SELINSGROVE — Seventeen-year-old Emma Shea is petitioning to keep pet chickens in her backyard after running afoul with a Penn Township ordinance.

Eight months ago, Shea, a homeschooled animal lover, purchased five baby chicks through the mail after doing research on the birds and whether there were any local laws barring them from the residential neighborhood where she lives with her father, Gregory Shea.

She built a pen and fence in the backyard of their Woodlynn Drive property where she raised the birds, along with two ducks she later purchased at a farm supply store.

“She’s always creating things and she did all the research herself,” said the elder Shea.

Emma Shea admits to overlooking the Penn Township ordinance that prohibits livestock in residential neighborhoods.

It turns out a rooster she named Dancy was among the three-day-old birds she purchased and that’s where the trouble began.

Gregory Shea said he was annoyed by the 6 a.m. crowing, but said his daughter purchased a crow collar to reduce the noise.
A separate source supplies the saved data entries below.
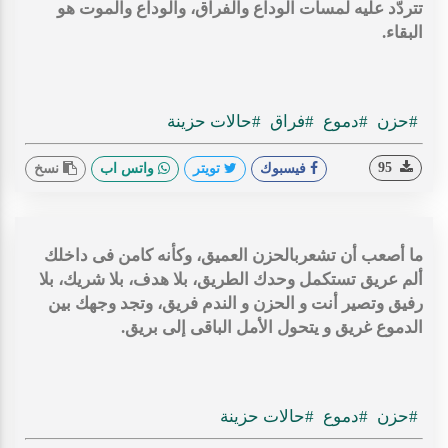
تتردّد عليه لمسات الوداع والفراق، والوداع والموت هو
البقاء.
#حزن
#دموع
#فراق
#حالات حزينة
95
فيسبوك
تويتر
واتس اب
نسخ
ما أصعب أن تشعربالحزن العميق، وكأنه كامن فى داخلك
ألم عريق تستكمل وحدك الطريق، بلا هدف، بلا شريك، بلا
رفيق وتصير أنت و الحزن و الندم فريق، وتجد وجهك بين
الدموع غريق و يتحول الأمل الباقى إلى بريق.
#حزن
#دموع
#حالات حزينة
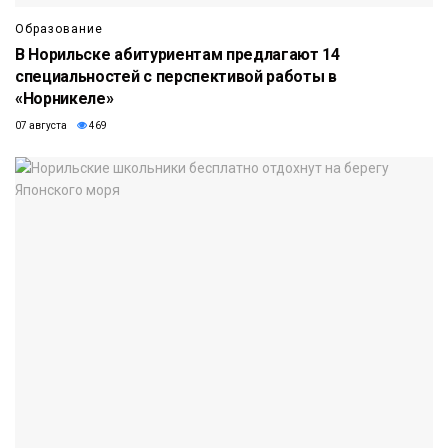
Образование
В Норильске абитуриентам предлагают 14
специальностей с перспективой работы в
«Норникеле»
07 августа
469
It wasn’t enough to stop at least one neighbor from complaining to township officials.

“The neighbors don’t appreciate the rooster,” said township Manager Julie Hartley who sent the family a letter in late August informing them of the ordinance and giving them 30 days to remove the animals or seek a variance.

Emma Shea said she intends to try and change the law, which she said is outdated and points out that a barking dog or a lawnmower are louder than a rooster’s crowing.

She has found a new home for Dancy, but hopes to keep the other chickens, hens and ducks to which she has become attached over the past several months.

Abigail, a Lavender Orpington chicken, often falls asleep in Emma Shea’s arms and a hen named Brownie laid its first egg on Thursday.

“They all have their own personality and are absolutely, 100 percent a part of the family,” she said.

As of Thursday afternoon, Emma Shea has received 943 signatures in support of her keeping the poultry pets on an online Avaaz petition she created four days earlier.